How to use Hindi Model in RASA NLU?

2019-07-25 18:34发布

问题:

I have build my model for Hindi language using FastText with spacy backend. I followed this tutorial to to build my model using FastText.

This URL

I have also linked my model with spacy by following command

python -m spacy link nl_model hi

Model is linked successfully you can check in the image below

Now I am not finding any help for using hindi language, Like what kind of config files do I need to use, where to import hindi model and how to proceed now? I also have question like how our data.json file look like for the hindi and how we will use entities and intents, name of the entities and intents should also be in Hindi or in English? Can some one help to process further? I am stuck here. I have to build a ChatBot in hindi using RASA Stack only.

Thanks in advance....

回答1:

It seems that you have successfully learned hi model using spaCy. The next step is to write a config file like:

language: "hi"

pipeline:
- name: "tokenizer_whitespace"
- name: "ner_crf"
- name: "ner_synonyms"
- name: "intent_featurizer_count_vectors"
- name: "intent_classifier_tensorflow_embedding"

If your hi model which you just learned also have tokenizer, you can replace tokenizer_whitespace with tokenizer_spacy.

I should mention that the new intent classifier of rasa which is based on tensorflow does not need wordvectors of your hi model, it extract the wordevectors from scratch, see here. For the entity extraction you also don't need the hi model, just tokenizer do the stuffs for you! So, in overall, you can have your bot even without hi model!

The training data file should can be json or markdown as fully explained in doc.

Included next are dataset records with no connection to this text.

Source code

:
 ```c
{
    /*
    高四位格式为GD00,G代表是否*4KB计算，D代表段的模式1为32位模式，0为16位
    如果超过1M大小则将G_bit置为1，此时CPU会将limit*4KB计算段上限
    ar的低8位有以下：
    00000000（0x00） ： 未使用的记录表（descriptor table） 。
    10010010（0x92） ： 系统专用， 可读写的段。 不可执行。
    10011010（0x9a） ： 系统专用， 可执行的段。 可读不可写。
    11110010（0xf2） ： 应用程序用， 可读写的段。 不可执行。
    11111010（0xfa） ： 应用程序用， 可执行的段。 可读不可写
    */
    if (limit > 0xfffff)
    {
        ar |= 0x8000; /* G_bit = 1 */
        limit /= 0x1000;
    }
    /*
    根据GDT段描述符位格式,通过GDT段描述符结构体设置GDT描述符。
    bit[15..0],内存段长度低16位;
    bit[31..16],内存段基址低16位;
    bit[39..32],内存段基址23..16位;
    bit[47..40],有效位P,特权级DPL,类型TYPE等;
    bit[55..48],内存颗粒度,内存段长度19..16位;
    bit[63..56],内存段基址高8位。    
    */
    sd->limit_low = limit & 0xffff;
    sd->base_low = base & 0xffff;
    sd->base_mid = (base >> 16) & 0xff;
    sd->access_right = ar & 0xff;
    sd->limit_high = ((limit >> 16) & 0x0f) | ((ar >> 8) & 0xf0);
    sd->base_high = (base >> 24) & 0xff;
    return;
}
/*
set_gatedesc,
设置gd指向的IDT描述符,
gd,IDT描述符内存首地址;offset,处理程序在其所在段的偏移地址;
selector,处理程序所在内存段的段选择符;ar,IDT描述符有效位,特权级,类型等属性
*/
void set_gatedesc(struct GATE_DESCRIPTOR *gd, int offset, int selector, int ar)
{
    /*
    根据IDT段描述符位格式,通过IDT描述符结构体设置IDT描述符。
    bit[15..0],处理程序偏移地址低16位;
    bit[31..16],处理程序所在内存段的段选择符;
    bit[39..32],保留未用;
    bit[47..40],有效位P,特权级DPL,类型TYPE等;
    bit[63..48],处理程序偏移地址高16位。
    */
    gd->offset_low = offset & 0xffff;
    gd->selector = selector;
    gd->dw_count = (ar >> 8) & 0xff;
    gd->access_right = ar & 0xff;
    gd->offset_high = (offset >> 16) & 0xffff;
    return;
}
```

I think the name of your intents and entities should be in English but it is clear that the sample queries can be in any utf-8 language like hindi.

Then you can learn your model using different methods which explained in doc. for example:

python3 -m rasa_nlu.train \
    --config YOUR_CONFIG_FILE.yml \
    --data YOUR_TRAIN_DATA.json \
    --path PATH_TO_SAVE_MODEL

You can find a good quick start in doc.